The next step after implementing a machine learning algorithm is to find out how effective is the model based on metric and datasets. Different performance metrics are used to evaluate different Machine Learning Algorithms. For example a classifier used to distinguish between images of different objects; we can use classification performance metrics such as, Precision score,accuracy score , recall score and Cross val score etc.

The machine learning model cannot be simply tested using the training set, because the output will be prejudiced, because the process of training the machine learning model has already tuned the predicted outcome to the training dataset. Therefore in order to estimate the generalization error, the model is required to test a dataset which it hasn’t seen yet; giving birth to the term testing dataset.

Therefore for the purpose of testing the model, we would require a labelled dataset. This can be achieved by splitting the training dataset into training dataset and testing dataset. This can be achieved by various techniques such as, k-fold cross validation.

**Which model has better performance on the test set?**

For binary classification model evaluation between random forest and logistic regression, our work focused on four distinct simulated datasets:    
(1) increasingthe variance in the explanatory and noise variables,     
(2) increasing the number of noise variables,     
(3) increasing the number of explanatory variables,     
(4) increasing the number of observations.

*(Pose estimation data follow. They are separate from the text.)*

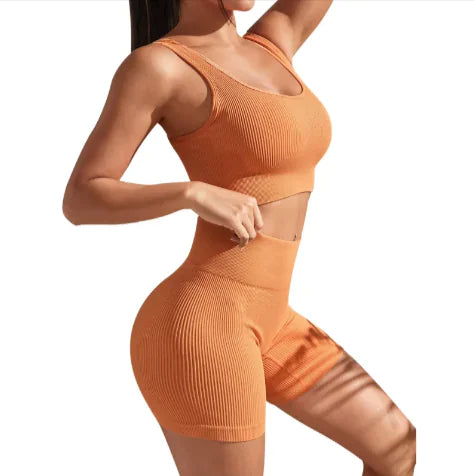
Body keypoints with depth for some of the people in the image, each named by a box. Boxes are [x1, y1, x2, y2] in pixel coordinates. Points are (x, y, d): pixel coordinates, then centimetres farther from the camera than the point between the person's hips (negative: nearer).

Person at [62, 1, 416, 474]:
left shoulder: (270, 44, 13)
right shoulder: (153, 64, -10)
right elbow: (79, 202, -12)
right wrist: (195, 193, -23)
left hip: (260, 322, 9)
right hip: (201, 329, -9)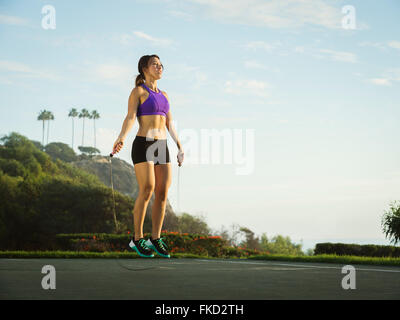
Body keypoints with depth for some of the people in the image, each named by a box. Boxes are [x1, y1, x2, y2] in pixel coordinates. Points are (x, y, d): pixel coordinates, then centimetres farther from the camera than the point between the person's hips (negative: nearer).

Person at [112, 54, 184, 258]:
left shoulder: (164, 95, 19)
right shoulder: (138, 91, -1)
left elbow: (170, 124, 22)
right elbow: (130, 117, -15)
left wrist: (180, 147, 20)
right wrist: (121, 138, -31)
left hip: (161, 148, 6)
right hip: (143, 145, -6)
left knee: (163, 193, -1)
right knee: (147, 191, -14)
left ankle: (155, 239, 8)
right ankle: (137, 239, -2)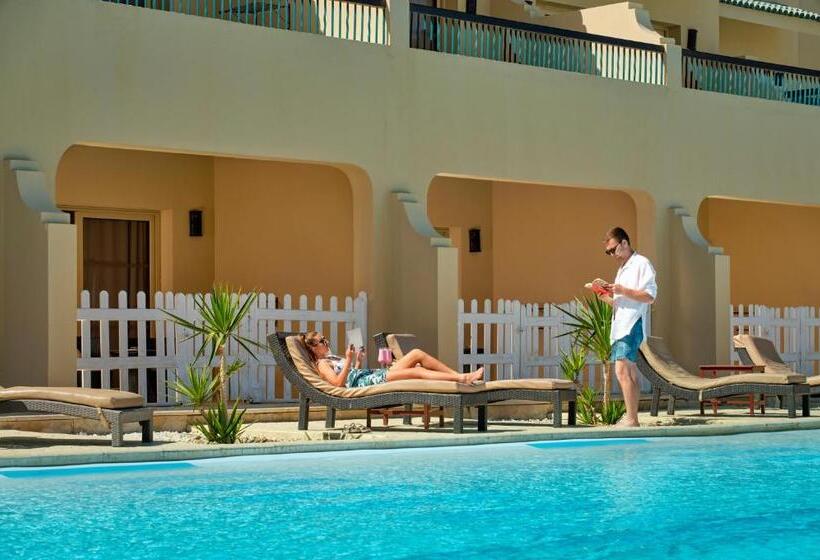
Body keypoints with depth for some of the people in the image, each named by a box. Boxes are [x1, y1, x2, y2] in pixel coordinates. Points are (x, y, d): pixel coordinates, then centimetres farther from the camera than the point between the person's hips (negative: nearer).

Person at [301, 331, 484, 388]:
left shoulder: (332, 359, 28)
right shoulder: (322, 364, 1)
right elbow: (339, 382, -16)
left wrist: (357, 361, 16)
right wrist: (348, 360, -16)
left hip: (373, 375, 10)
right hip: (365, 383, -10)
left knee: (417, 354, -4)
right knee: (416, 371, -24)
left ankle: (460, 375, -10)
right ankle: (463, 379, -28)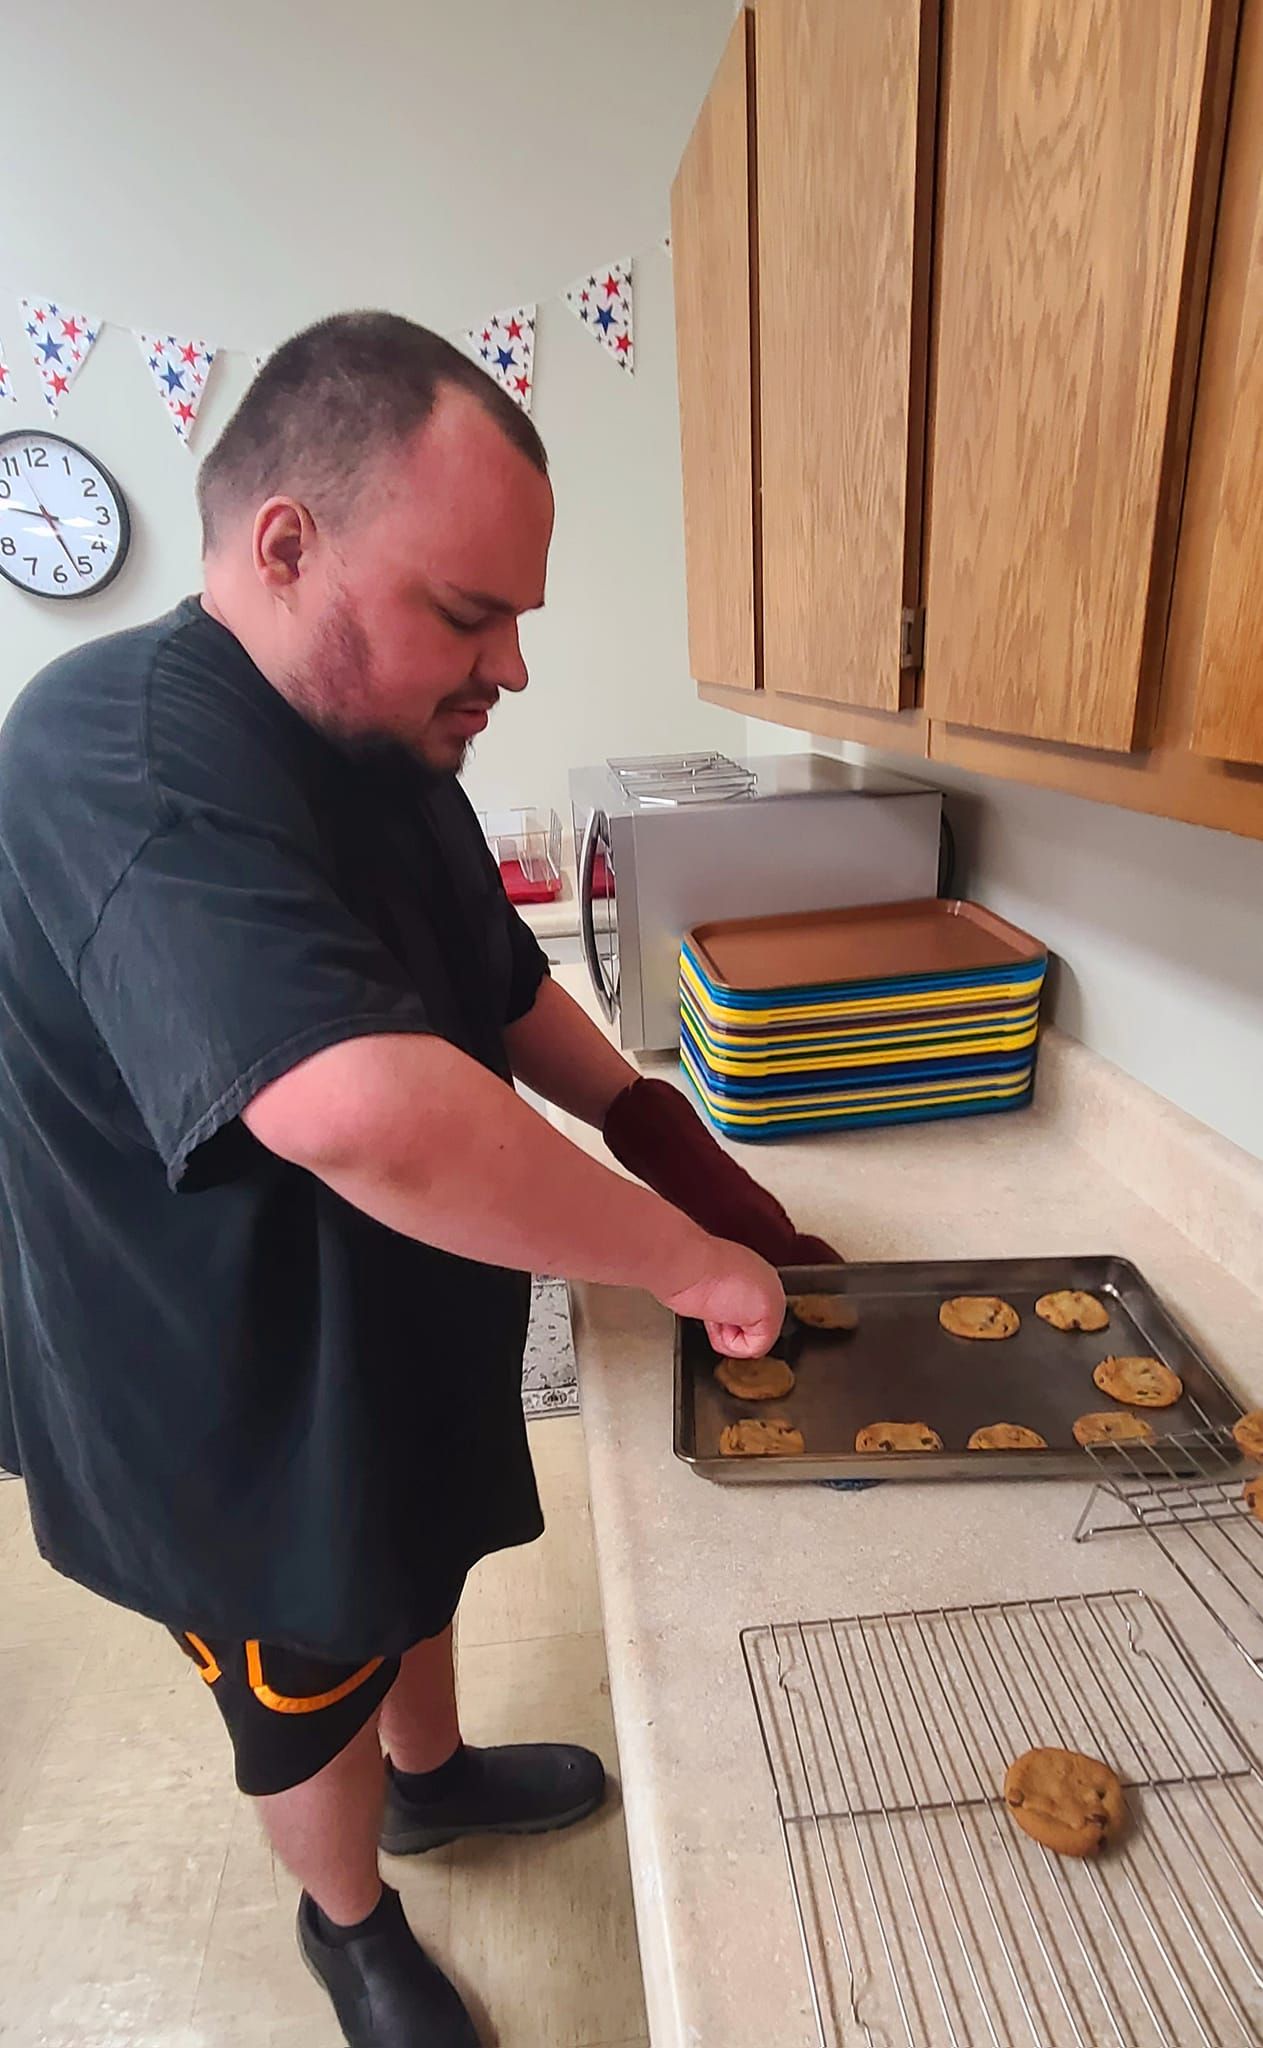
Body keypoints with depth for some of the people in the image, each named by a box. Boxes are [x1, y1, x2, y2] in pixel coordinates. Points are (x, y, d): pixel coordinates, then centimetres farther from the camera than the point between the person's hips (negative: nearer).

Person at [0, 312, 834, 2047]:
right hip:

To benchmark and comparing classification scores between different classification models built, metrics such as accuracy, area under the curve, true positive rate, false positive rate, and precision were analyzed.

KNN classifier tuned has got better accuracy score compared to other models, hence we can say that it has a better performance.

# Conclusion 

According to the analysis made across, a target customer profile can be established. The most responsive customers possess following features:

-> Feature 1: age < 30 or age > 60      
-> Feature 2: students or retired people       
-> Feature 3: specific months (dec, may, oct)     

By applying the supervised learning classification techniques, using ensemble learning models, and boosting technqiues the estimation models were successfully built. With all the respective models, the bank will be able to predict a customer's response in the telemarketing campaign before calling the customer. In this way, the bank can allocate more marketing efforts to the clients who are classified as highly likely to accept term deposits, and call less to those who are unlikely to make term deposits.